--- Task description ---
Please reproduce the records below word for word, from their first line through the line holding "scientific name: Senna nitida", with that line included.

--- Data shown ---
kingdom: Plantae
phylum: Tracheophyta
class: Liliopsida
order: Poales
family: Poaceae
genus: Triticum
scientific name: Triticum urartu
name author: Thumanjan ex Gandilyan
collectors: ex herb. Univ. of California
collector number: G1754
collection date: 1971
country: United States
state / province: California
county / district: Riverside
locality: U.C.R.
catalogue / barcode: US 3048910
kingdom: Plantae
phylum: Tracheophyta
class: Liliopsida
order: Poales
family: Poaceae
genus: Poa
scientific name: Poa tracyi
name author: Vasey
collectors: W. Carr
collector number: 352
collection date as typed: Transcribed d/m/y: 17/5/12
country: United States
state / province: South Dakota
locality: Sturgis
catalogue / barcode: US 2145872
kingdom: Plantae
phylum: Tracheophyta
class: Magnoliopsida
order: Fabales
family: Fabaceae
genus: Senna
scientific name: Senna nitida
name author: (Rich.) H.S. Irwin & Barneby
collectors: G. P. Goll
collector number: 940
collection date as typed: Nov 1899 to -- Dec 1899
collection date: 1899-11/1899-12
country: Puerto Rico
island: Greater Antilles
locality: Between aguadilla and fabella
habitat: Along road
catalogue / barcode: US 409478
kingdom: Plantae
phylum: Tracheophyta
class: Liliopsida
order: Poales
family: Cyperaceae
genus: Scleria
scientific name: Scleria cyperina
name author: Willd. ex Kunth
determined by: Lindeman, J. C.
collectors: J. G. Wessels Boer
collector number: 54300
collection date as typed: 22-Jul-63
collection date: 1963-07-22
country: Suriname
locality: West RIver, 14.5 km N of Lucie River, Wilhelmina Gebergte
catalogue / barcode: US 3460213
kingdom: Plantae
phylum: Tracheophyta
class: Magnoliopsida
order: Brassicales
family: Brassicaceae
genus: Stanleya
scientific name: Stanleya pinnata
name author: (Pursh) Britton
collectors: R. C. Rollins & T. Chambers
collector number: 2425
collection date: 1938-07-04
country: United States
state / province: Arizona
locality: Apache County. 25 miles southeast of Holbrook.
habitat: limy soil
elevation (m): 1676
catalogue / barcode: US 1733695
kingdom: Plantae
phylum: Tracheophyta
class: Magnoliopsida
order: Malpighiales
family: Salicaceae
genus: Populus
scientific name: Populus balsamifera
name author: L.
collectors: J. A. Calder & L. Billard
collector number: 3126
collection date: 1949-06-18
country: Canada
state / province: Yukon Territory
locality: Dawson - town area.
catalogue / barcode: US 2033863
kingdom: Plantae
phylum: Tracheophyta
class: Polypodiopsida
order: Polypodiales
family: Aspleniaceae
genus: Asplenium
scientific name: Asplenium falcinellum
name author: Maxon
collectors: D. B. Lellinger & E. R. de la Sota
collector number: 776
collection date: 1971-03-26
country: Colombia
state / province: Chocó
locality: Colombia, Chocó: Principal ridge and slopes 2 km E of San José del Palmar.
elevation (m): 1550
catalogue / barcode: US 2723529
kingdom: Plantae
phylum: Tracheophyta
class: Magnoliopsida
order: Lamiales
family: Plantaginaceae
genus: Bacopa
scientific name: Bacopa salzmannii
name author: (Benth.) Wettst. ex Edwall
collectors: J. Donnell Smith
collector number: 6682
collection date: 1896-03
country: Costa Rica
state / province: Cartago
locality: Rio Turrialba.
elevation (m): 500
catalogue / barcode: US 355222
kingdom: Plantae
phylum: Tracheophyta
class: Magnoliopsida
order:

--- Result below ---
kingdom: Plantae
phylum: Tracheophyta
class: Liliopsida
order: Poales
family: Poaceae
genus: Triticum
scientific name: Triticum urartu
name author: Thumanjan ex Gandilyan
collectors: ex herb. Univ. of California
collector number: G1754
collection date: 1971
country: United States
state / province: California
county / district: Riverside
locality: U.C.R.
catalogue / barcode: US 3048910
kingdom: Plantae
phylum: Tracheophyta
class: Liliopsida
order: Poales
family: Poaceae
genus: Poa
scientific name: Poa tracyi
name author: Vasey
collectors: W. Carr
collector number: 352
collection date as typed: Transcribed d/m/y: 17/5/12
country: United States
state / province: South Dakota
locality: Sturgis
catalogue / barcode: US 2145872
kingdom: Plantae
phylum: Tracheophyta
class: Magnoliopsida
order: Fabales
family: Fabaceae
genus: Senna
scientific name: Senna nitida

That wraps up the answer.